Step 3: The human polish—where I earned my keep

Let me be brutally honest: the AI generated about 85% of the code perfectly. The remaining 15% required my hands-on attention. Here’s exactly what I had to fix manually:

  1. The environment variables were mismatched. The AI used DATABASE_URL in the Prisma schema but DB_URL in the server config. I spent 10 minutes aligning these across all files.
  2. The CORS configuration was too permissive. The AI set origin: '*' for development. I replaced it with a whitelist of allowed origins and added proper environment-based configuration.
  3. The error handling was inconsistent. Some endpoints returned { error: message }, others returned { message }. I standardized the error response format across all routes.
  4. The frontend state management was naive. The AI used React Context for auth state but didn't handle token refresh properly. I had to implement a token refresh interceptor for the API client.
  5. The TypeScript types had a few any escape hatches. I replaced them with proper union types and generics.
  6. The test data seeding script was missing. I wrote a quick seed script to populate the database with sample users and tasks for development.

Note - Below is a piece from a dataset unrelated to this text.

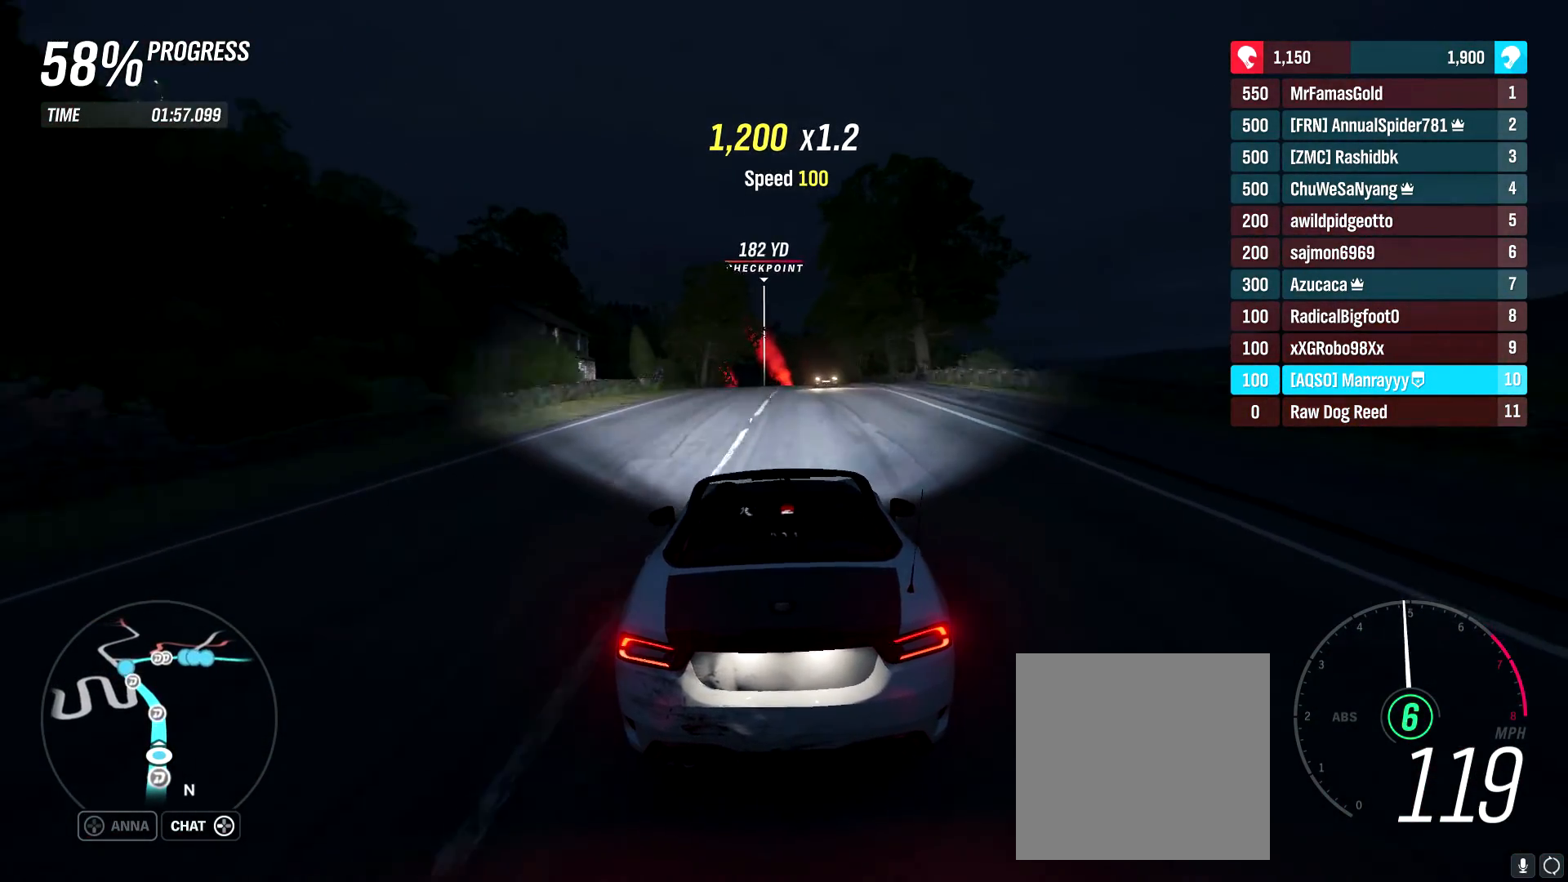
{"buttons": ["R2"], "left_stick": "center", "right_stick": "center", "events": []}
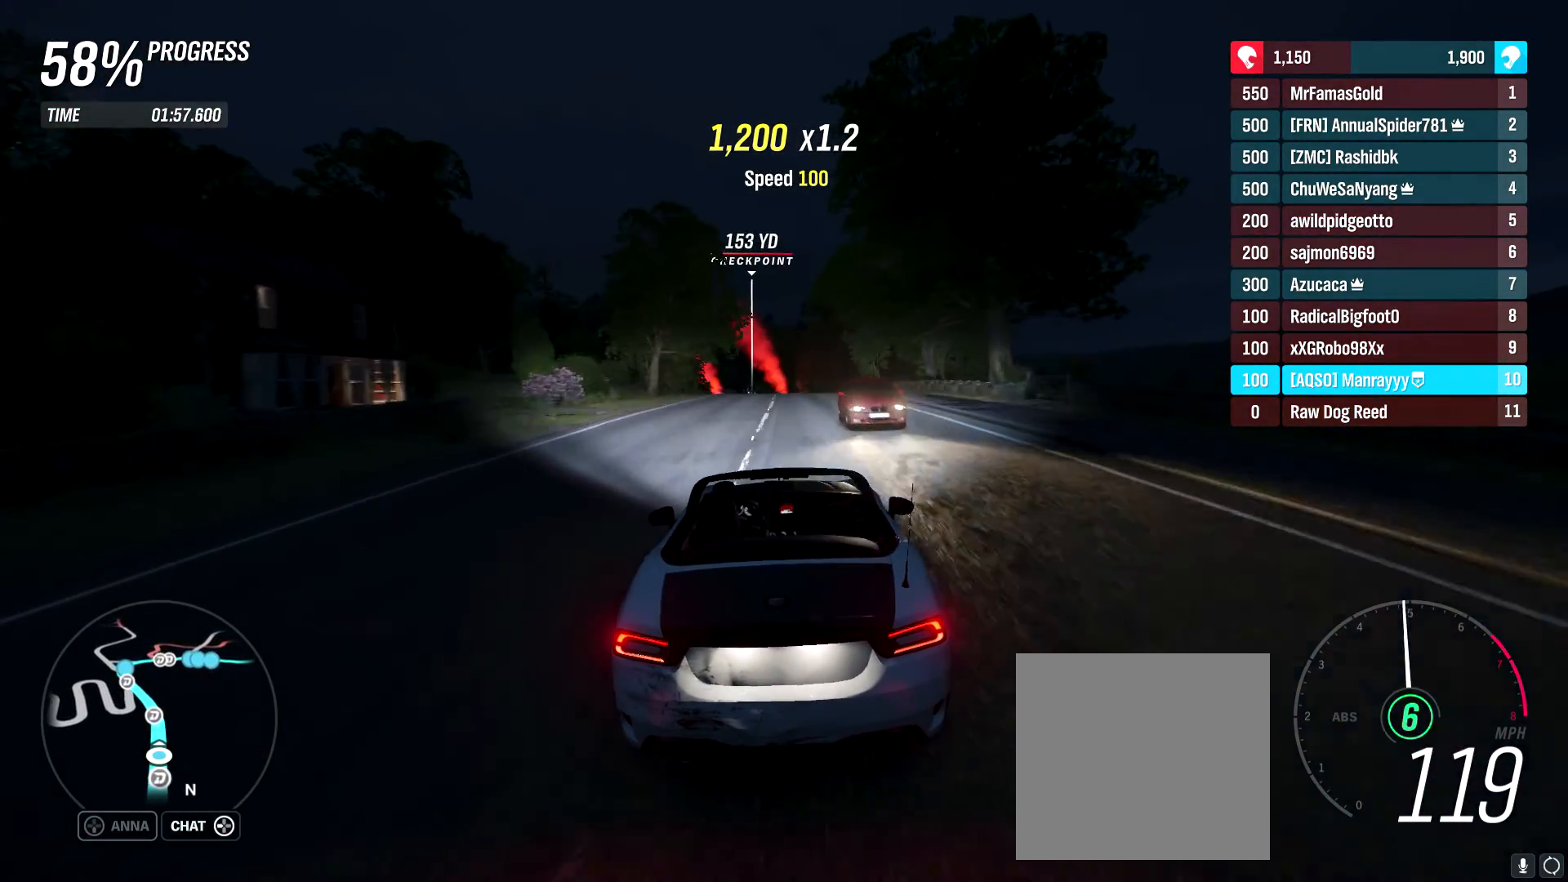
{"buttons": ["R2"], "left_stick": "center", "right_stick": "center", "events": [[17, "left_stick", "left"], [183, "left_stick", "center"]]}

⚠️ STRONG WARNING: Never deploy AI-generated code to production without a thorough review. The code looks correct—and often is correct—but subtle issues like the DROP TABLE migration or the permissive CORS settings can cause catastrophic failures. Always run the test suite, review security-critical code paths, and test the deployment process in a staging environment first.

Step 4: Exporting the final application

Z.ai doesn't have a "download project" button—it's a chat interface, not an IDE. Here's how I extracted everything efficiently:

  • Copy-paste file by file. I created the project directory locally, then for each file the AI generated, I copied the code and pasted it into the corresponding file. This took about 20 minutes for 27 files.
  • Used the "Continue" feature. For long responses that got cut off (rare, given the 128K output limit), I typed "continue" and the AI picked up exactly where it left off.
  • Installed dependencies and ran the project. I ran npm install in both the frontend and backend directories, set up the .env file, and started the servers. The application booted on the first try—no syntax errors, no missing imports.
  • Ran the migrations. I used npx prisma migrate dev to apply the schema. The migration ran successfully (after I fixed the DROP TABLE issue).
  • Tested the full flow. I registered a user, logged in, created tasks, updated statuses, added comments, and verified the WebSocket updates worked across multiple browser tabs. Everything functioned as expected.

Pro tip for beginners: If you're not comfortable with the command line, you can use a tool like Windsurf or Cursor that integrates AI directly into the IDE. GLM-5.2 is compatible with tools like Claude Code and Cline, so you can use it directly within your development environment.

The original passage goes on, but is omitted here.